Sparks based parts of the story from his real life events, though less so compared to his previous novels. These events were given twists to "make the story as interesting as possible". The story parallels Sparks' relationship with his wife, Cathy Cote. In his speech in 2002 for the Friends of the Library in Fayetteville, North Carolina, Sparks cited several similarities of the story with his own life. Sparks and his wife, in their senior years, met in a small coastal town where they traveled to in hopes of respite. He recalls, "I sensed something kind and wonderful about Cathy almost immediately, though Cathy (like Adrienne) was a little bit more hesitant in her feelings for me."

The prose of the novel is written in third person. The main body of the novel consists of Adrienne's flashback about her love affair with Paul. Sparks incorporated the themes of sacrifice and existential dread into the story. Adrienne and Paul parted ways for the sake of their children. Sparks comments, "I think that sacrifice is inherent to good parenting. Both Paul and Adrienne loved their children, and the sacrifices they were willing to make made them nobler as characters."

According to some critics, Sparks was inspired by the 1992 best-selling novel The Bridges of Madison County in writing Nights in Rodanthe. The Bridges of Madison County has a few similarities to Nights in Rodanthe: the characters are roughly of the same age and their relationships had ended. Sparks, said he was more guided by his novel The Notebook than The Bridges. He explained that the latter is a story of adultery while his is not. The main male character of The Bridges was a loner without children, while Paul has children. In his official website, Sparks writes, "The list [of the disparity of the two novels] could go on and on, but I think you get the point."

==Release and reception==
Nights in Rodanthe was published in September 2002 by Warner Books to commercial success.
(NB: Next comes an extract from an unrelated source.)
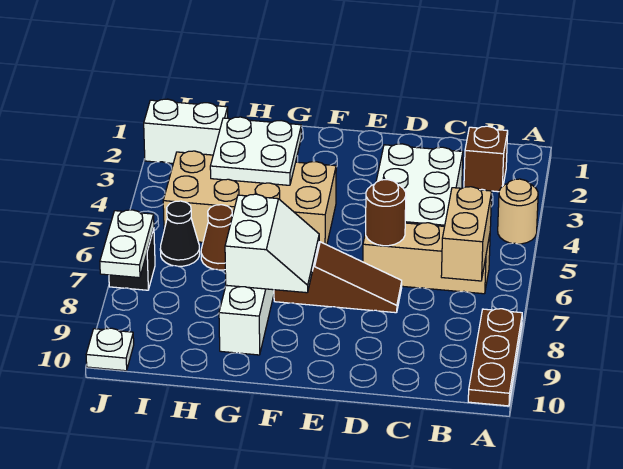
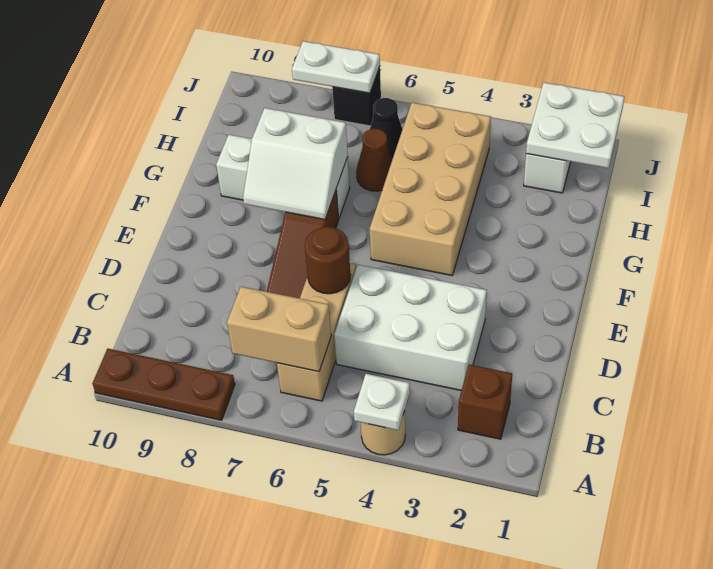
white 2x2 plate [210,117,301,185] -> white 2x2 plate moved to [526,83,624,168]
white 1x1 plate [86,328,134,371] -> white 1x1 plate moved to [354,374,410,430]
It was Sparks' first novel to debut at number one on the best-sellers chart. On July 1, 2003, Grand Central Publishing republished the novel in paperback. Nights in Rodanthe was republished in July 2007 by Hachette Book Group, and the novel's cover features the promotional photo for its film adaptation. An unabridged audio version of the novel was published by Hachette Book Group in August 2008. The audio is narrated by American actress JoBeth Williams, and it spans five hours and 30 minutes. Scarce copies of the first printing of the novel's hardcover edition are sold; the cover bears an autograph by Sparks.

Nights in Rodanthe received mixed reviews. Sheri Melnick of Book Reviews complimented the novel for its "emotional depth", adding, "No doubt bookstores should sell this tearjerker with a box of tissues, as even the most unemotional of readers will be hard pressed not to cry." Karen Valby of Entertainment Weekly magazine gave the book a "C" and notes, "Sparks, no slouch when it comes to a sales hook, employs many of the same elements of Robert James Waller's weepie in his Outer Banks romance." Trisha Finster of Lakeland Mirror complimented Sparks, saying "Sparks has a unique way of going about writing romance in his novels."
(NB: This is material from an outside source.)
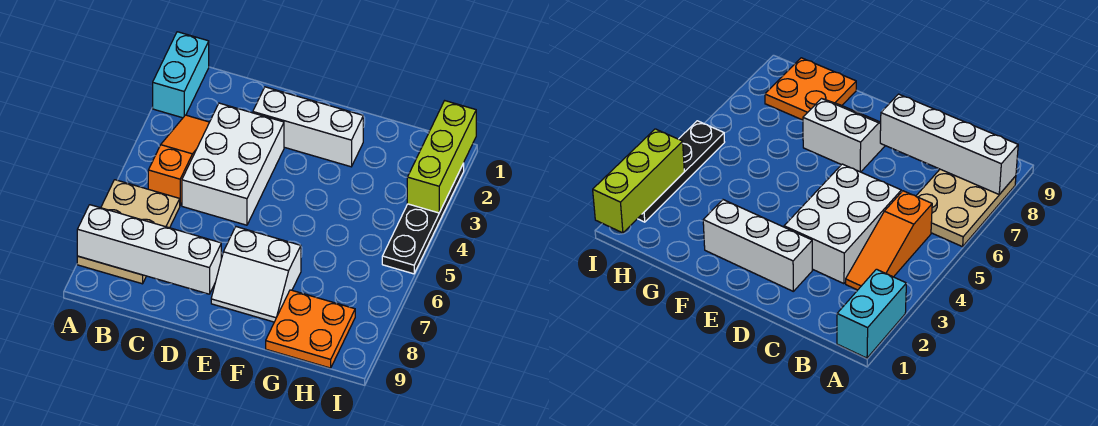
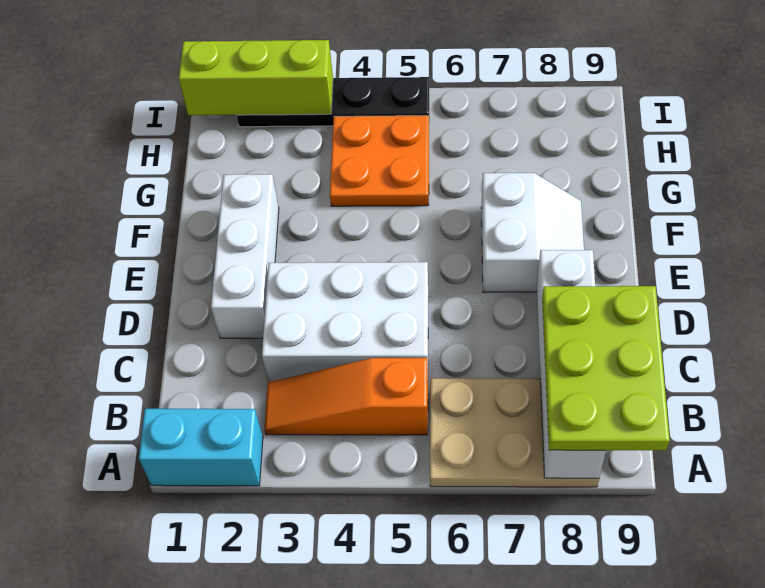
none -> lime 2x3 plate [542,286,670,450]
orange 2x2 plate [266,290,355,368] -> orange 2x2 plate moved to [330,116,429,206]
The novel was adapted into a film of the same name, released on September 26, 2008, in the United States. Sparks sold the film rights to Warner Bros. American film producer Denise Di Novi produced the film, directed by George C. Wolfe from a screenplay by Ann Peacock and John Romano. Nights in Rodanthe stars American actor Richard Gere as Paul and actress Diane Lane as Adrienne. The movie has received generally negative reviews.